* Kutipan Bacaan *
Ada banyak bentuk diskriminasi dan ketidakadilan yang terjadi sepanjang Bulan Ramadan. Bagi warga Bantul, DIY, bentuk yang selalu terjadi dan paling menyebalkan, adalah ajakan buka bersama alias bukber di wilayah Sleman. Kenapa demikian?
**
Bagi Annisa Ramadhani (25), ajakan bukber selalu menjadi hal yang bikin dia deg degan. Namun, itu bukan karena ia malas ketemu teman-temannya. Bukber jadi ajang flexing, bukan juga jadi penyebabnya. Namun, perempuan yang tinggal di daerah Trimurti, Kecamatan Srandakan, Bantul, ini punya alasan lain yang nyatanya jauh lebih kompleks.
Tempat tinggal Nisa, sapaan akrabnya, boleh kita bilang, berada di Jogja bagian selatan. Meski enggak selatan-selatan banget seperti Poncosari, Srandakan yang jaraknya sejengkal saja dari bibir pantai selatan.
Karena rumahnya berada di bagian selatan, tentu ada berbagai masalah ketika ia diharuskan buat menghadiri acara yang sebetulnya enggak terlalu penting, tapi tak bisa juga ia tolak. Seperti bukber, khususnya bukber yang diselenggarakan di daerah utara, yakni Sleman.
“Aku enggak masalah ya dengan bukbernya,” kata mahasiswa S2 salah satu PTN Jogja ini, saat Mojok hubungi via sambungan telepon, Kamis (14/3/2024) kemarin. “Masalahnya itu ya kalau bukbernya di Sleman,” ujarnya.

* Data yang Disediakan *
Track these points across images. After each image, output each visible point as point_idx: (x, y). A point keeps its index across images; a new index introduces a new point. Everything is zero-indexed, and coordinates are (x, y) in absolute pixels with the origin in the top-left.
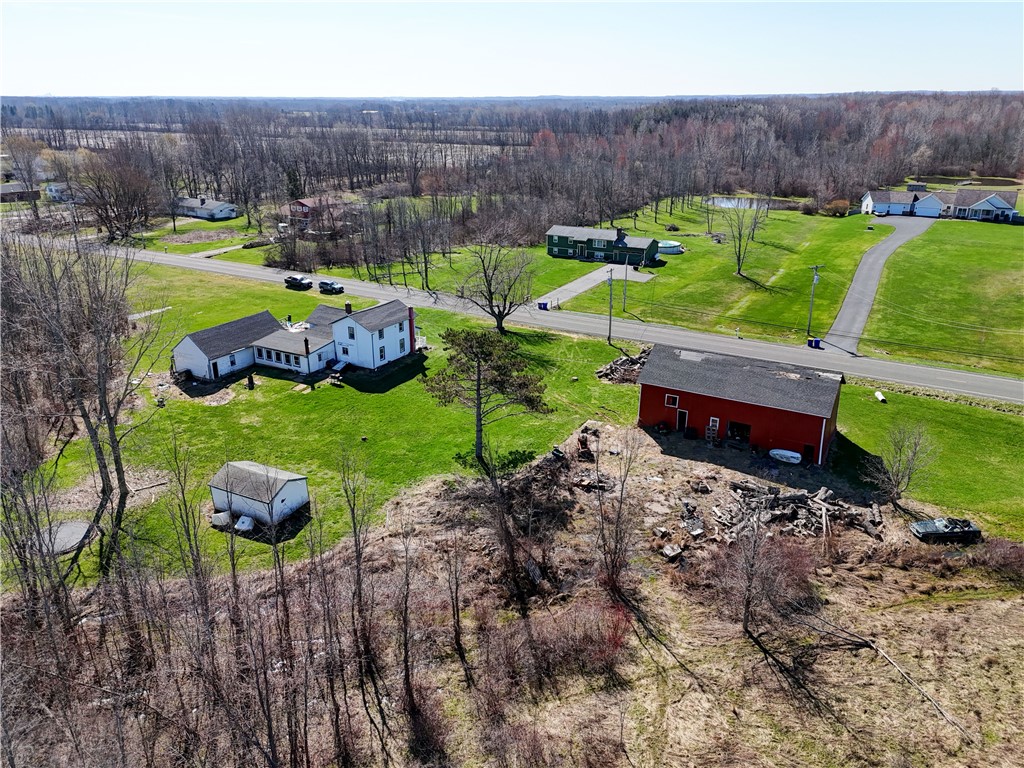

* Petunjuk Pengerjaan *
a) Ringkaslah kutipan bacaan tentang ajakan bukber ini dalam dua kalimat.
b) Tuliskan kembali bagian kutipan bacaan tentang ajakan bukber, dimulai dengan "Ada banyak bentuk" dan berlanjut sampai "jauh lebih kompleks.", dengan menukar "Sleman" menjadi "Gunungkidul".

* Jawaban Berurutan *
a) Bagi warga Bantul, ajakan buka bersama di wilayah Sleman disebut sebagai bentuk ketidakadilan yang selalu terjadi dan paling menyebalkan sepanjang Bulan Ramadan. Annisa Ramadhani, yang tinggal di Trimurti, Kecamatan Srandakan, Bantul, mengatakan bahwa ia tidak mempermasalahkan bukbernya, tetapi masalahnya muncul kalau bukber itu diadakan di Sleman.

b)
Ada banyak bentuk diskriminasi dan ketidakadilan yang terjadi sepanjang Bulan Ramadan. Bagi warga Bantul, DIY, bentuk yang selalu terjadi dan paling menyebalkan, adalah ajakan buka bersama alias bukber di wilayah Gunungkidul. Kenapa demikian?
**
Bagi Annisa Ramadhani (25), ajakan bukber selalu menjadi hal yang bikin dia deg degan. Namun, itu bukan karena ia malas ketemu teman-temannya. Bukber jadi ajang flexing, bukan juga jadi penyebabnya. Namun, perempuan yang tinggal di daerah Trimurti, Kecamatan Srandakan, Bantul, ini punya alasan lain yang nyatanya jauh lebih kompleks.